I can’t help but feel that I am living in an interim period. The globalisation of banking is still playing catch-up to the globalisation of travel. Or maybe I’m just stupid and don’t know where to look. I hear Citibank is good. They call themselves the world’s first global bank. I’m not really in a position to switch everything over to them at the moment, however.

I admit it, I’m stressed out. It’s not consuming me, but sometimes it feels like it could if I let it. It’s not like there are concrete things that are seriously bad, I’m just out of my comfort zone. And this summer I got used to being sat firmly on the couch in the centre of my comfort zone. This is good for me. This is good for me, I keep telling myself. Doesn’t stop me from wanting to scream sometimes. Why am I doing this again? Is there something at the end of the tunnel that makes this worth it? French mastery? What use will the language be if I hate the people and policies by the end of it?

Hah, I won’t hate them. I might just need a long break from them.

[Okay, now that the minor breakdown with brief philosophical interlude to reflect on globalisation is done with, let’s carry on with the account of the day’s events.]

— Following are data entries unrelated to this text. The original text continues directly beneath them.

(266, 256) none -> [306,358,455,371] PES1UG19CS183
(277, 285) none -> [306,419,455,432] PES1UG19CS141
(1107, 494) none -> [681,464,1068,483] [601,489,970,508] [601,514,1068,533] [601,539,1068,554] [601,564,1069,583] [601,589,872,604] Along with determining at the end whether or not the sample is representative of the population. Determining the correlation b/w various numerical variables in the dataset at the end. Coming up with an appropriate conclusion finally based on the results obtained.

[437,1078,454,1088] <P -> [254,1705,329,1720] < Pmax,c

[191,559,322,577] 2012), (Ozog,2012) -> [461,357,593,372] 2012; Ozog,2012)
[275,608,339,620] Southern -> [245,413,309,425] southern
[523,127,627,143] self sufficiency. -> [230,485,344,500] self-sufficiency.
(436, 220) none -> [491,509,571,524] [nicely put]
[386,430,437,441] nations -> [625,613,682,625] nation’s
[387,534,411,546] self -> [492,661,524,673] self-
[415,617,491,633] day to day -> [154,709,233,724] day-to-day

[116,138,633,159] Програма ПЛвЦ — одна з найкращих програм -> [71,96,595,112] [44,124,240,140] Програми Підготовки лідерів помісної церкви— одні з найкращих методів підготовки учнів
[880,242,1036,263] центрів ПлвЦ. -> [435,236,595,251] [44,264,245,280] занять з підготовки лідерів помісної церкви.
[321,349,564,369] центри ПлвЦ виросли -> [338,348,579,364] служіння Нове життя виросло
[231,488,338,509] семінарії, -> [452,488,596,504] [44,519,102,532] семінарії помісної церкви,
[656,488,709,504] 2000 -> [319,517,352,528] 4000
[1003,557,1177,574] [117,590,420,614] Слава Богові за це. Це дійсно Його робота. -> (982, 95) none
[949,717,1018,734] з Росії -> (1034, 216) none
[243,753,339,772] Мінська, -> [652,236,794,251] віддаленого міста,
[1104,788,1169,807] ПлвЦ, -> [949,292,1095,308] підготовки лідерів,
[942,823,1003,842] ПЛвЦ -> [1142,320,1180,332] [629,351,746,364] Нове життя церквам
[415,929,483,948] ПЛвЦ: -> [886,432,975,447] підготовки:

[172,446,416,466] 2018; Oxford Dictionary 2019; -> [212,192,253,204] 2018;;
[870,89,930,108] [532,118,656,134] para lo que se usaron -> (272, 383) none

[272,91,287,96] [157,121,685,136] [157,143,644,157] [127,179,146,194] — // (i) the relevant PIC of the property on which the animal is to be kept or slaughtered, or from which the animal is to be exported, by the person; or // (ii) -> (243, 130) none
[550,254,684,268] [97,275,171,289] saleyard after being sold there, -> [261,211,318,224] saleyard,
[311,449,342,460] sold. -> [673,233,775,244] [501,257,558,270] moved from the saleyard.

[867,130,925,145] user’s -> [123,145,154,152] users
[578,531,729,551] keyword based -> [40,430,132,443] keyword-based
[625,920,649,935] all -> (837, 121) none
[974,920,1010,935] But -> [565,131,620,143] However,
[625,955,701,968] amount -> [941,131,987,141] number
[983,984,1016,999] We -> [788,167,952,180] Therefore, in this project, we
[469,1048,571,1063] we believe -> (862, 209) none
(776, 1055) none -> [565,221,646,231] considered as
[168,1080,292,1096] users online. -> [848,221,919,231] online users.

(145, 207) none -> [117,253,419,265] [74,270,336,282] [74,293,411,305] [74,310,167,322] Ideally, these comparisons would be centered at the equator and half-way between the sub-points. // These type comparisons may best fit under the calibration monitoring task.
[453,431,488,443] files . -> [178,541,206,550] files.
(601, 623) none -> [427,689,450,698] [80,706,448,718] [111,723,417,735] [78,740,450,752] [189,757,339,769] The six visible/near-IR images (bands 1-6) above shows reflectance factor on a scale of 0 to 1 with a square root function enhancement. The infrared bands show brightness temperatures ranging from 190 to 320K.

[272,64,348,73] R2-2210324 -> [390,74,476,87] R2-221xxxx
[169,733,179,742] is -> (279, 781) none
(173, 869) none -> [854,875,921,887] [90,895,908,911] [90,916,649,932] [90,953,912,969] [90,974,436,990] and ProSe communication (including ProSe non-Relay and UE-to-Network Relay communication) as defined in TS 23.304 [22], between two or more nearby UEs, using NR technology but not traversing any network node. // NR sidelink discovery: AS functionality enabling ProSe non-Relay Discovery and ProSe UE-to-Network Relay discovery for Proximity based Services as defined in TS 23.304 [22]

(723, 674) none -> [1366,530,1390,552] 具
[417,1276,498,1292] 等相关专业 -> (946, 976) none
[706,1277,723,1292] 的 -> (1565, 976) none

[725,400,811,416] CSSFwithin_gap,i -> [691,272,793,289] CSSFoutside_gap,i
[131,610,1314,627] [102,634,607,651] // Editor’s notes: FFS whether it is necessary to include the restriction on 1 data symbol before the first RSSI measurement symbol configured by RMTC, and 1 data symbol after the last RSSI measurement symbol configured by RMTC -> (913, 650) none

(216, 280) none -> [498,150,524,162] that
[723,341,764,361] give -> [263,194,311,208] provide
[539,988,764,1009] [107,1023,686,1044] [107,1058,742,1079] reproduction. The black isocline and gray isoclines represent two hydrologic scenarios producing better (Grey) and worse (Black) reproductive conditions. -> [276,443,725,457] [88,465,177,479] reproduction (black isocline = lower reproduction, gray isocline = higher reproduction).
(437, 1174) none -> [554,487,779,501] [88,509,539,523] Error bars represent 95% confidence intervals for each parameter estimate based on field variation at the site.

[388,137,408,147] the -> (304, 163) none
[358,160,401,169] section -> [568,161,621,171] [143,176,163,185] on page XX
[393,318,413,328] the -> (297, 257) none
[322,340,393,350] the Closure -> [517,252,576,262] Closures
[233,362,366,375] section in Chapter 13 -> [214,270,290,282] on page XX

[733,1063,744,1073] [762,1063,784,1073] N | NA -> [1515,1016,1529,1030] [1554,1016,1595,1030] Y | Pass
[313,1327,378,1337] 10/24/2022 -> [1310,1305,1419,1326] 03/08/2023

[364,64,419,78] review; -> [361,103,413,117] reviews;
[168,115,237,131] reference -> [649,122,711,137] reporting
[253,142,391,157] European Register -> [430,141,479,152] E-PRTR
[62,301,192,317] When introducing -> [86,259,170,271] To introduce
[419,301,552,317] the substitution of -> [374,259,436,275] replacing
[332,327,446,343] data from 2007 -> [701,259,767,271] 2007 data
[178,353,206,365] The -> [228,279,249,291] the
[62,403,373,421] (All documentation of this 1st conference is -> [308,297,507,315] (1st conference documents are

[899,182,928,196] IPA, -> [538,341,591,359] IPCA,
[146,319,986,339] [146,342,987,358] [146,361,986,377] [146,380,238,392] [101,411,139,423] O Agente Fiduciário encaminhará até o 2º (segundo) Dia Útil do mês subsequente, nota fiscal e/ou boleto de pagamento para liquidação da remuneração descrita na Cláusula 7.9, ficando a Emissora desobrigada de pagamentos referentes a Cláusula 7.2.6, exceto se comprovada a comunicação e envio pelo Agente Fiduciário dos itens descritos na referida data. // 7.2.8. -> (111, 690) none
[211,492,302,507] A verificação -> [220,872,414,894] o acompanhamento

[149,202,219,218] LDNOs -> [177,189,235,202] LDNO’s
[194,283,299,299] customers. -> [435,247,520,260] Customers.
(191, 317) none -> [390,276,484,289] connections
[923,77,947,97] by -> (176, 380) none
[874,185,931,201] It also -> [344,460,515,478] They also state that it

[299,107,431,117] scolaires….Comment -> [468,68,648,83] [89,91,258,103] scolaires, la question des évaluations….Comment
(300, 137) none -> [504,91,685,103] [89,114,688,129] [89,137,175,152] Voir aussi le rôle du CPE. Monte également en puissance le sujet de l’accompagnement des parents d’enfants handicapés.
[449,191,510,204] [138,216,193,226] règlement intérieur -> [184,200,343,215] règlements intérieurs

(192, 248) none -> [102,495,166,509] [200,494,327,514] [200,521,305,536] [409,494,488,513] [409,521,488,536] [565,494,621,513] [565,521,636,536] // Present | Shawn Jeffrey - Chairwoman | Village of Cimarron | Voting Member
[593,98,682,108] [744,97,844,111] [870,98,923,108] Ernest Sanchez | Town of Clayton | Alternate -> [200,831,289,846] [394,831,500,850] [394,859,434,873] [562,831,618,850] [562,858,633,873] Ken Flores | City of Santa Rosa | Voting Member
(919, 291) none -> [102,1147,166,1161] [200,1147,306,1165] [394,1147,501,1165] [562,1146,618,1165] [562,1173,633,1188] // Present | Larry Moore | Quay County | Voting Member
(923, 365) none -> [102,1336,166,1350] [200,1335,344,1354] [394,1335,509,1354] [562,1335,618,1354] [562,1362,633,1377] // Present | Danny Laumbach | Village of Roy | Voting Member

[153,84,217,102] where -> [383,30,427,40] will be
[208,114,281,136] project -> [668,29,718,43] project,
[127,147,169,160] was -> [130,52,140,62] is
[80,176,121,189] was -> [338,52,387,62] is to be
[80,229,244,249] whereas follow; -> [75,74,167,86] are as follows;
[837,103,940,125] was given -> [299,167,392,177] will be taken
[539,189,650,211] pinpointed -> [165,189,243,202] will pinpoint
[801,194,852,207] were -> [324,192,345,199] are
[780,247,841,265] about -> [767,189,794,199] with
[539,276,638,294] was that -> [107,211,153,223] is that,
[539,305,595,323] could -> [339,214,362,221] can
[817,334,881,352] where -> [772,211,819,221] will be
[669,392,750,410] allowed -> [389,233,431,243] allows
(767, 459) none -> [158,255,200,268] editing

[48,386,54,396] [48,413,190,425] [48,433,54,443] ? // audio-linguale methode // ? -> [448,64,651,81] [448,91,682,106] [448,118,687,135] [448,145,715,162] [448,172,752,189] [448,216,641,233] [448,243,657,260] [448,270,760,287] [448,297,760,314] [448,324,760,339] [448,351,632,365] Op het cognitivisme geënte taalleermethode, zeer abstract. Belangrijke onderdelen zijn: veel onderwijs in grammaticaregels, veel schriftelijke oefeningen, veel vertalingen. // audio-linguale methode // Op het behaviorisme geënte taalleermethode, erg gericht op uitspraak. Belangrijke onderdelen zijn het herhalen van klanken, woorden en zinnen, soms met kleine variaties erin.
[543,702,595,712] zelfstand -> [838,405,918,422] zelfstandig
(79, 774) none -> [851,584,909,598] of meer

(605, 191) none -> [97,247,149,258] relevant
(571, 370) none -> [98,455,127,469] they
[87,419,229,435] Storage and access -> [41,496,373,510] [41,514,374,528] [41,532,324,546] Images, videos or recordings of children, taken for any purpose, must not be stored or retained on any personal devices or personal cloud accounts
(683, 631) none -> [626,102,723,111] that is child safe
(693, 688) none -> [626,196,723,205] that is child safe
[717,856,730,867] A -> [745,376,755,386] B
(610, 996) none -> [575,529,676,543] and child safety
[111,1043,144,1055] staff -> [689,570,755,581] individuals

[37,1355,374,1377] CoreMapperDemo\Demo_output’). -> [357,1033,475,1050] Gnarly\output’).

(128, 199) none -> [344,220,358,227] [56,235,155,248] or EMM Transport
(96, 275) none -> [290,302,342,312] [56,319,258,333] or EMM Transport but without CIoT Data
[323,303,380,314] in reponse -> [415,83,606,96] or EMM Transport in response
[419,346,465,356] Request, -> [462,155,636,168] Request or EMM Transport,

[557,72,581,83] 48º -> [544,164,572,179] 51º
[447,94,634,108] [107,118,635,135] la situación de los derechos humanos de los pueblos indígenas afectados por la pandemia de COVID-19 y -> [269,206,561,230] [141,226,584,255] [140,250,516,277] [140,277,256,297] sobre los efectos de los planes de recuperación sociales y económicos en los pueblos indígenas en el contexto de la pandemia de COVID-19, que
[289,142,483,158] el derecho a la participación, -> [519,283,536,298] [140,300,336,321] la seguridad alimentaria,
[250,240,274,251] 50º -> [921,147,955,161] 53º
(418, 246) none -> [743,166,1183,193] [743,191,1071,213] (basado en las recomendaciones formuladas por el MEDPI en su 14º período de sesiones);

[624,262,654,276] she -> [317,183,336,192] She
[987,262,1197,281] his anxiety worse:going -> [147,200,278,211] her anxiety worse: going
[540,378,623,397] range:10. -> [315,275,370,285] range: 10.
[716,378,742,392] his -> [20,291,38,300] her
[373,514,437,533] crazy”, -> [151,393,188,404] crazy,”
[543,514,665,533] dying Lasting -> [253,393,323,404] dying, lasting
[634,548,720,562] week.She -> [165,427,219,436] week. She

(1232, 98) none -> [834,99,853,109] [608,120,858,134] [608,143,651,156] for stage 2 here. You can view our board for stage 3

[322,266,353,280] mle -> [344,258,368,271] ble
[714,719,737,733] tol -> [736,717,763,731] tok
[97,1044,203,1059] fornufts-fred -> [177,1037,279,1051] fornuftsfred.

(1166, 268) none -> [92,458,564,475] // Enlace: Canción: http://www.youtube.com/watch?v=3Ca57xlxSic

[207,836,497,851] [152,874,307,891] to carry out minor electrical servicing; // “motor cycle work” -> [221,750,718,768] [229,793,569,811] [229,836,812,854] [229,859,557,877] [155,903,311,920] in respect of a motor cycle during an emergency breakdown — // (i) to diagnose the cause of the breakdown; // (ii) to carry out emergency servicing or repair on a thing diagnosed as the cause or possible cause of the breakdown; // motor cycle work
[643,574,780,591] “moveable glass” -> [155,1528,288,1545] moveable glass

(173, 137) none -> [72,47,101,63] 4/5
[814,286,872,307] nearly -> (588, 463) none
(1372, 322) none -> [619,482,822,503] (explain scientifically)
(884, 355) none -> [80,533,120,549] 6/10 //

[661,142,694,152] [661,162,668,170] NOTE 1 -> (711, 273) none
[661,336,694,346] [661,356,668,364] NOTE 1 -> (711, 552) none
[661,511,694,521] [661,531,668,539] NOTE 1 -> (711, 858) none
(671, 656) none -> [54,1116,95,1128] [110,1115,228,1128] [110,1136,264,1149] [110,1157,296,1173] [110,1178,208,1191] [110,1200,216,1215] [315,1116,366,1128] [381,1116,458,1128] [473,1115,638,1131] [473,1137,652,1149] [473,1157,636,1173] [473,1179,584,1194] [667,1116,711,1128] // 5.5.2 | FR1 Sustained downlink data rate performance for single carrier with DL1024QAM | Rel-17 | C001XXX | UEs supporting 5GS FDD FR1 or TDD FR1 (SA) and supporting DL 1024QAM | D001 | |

That evening, our group (myself and the two I came from Bradford with, the three Americans, and the other two English girls we met) went out for dinner. We walked through the area called Saint-Pierre, where a lot of bars and some clubs and hordes and hordes of students are; carried on along the river, where we saw even more students doing something – either a freshers initiation or some sort of protest – and found a nice quiet place a bit farther along. As we were all trying to save money, I wouldn’t call it the height of the French dining experience – hopefully that is yet to come – but it was good food, and a good time.

It’s going to be a good year – I’m going to enjoy it. Perhaps I didn’t spend enough time during the summer anticipating this year, as I did before I came to England. It’s important for me to make up my mind that I’m going to love a place, because if I get caught off-guard (as I have, somewhat) it’s easy to descend into bitterness, but I don’t want to live like that. I will enjoy my wine and my cheese, everyone that I meet, and every bumbling mistake and crucified pronunciation on the path to fluency.

Oh, and I should mention – seeing as it’s probably the true cause of my improved mood – that I was able to use my US credit card to withdraw euros from an ATM on our way to the restaurant. That was such a relief. Didn’t need a chip after all, the dreadfully outdated swipe bar sufficed. Thank goodness I changed the PIN when I was able to something I can remember so we don’t have a repeat performance of Turkey! They’ll probably whack me with a massive overseas charge, and since I don’t yet have internet I haven’t seen yet what that charge is, but at least I won’t be out on the street starving. That is unless they cut off my access because it’s coming from a new overseas location. But this should get my by until the ERASMUS funds come in, which will hopefully be by the end of this week.

So today turned out to be another productive day, though no student card. I at least have a full set of bedding, which is probably the most key to my current physical and emotional well-being. That and money. Does that say something about me I don’t want to be said?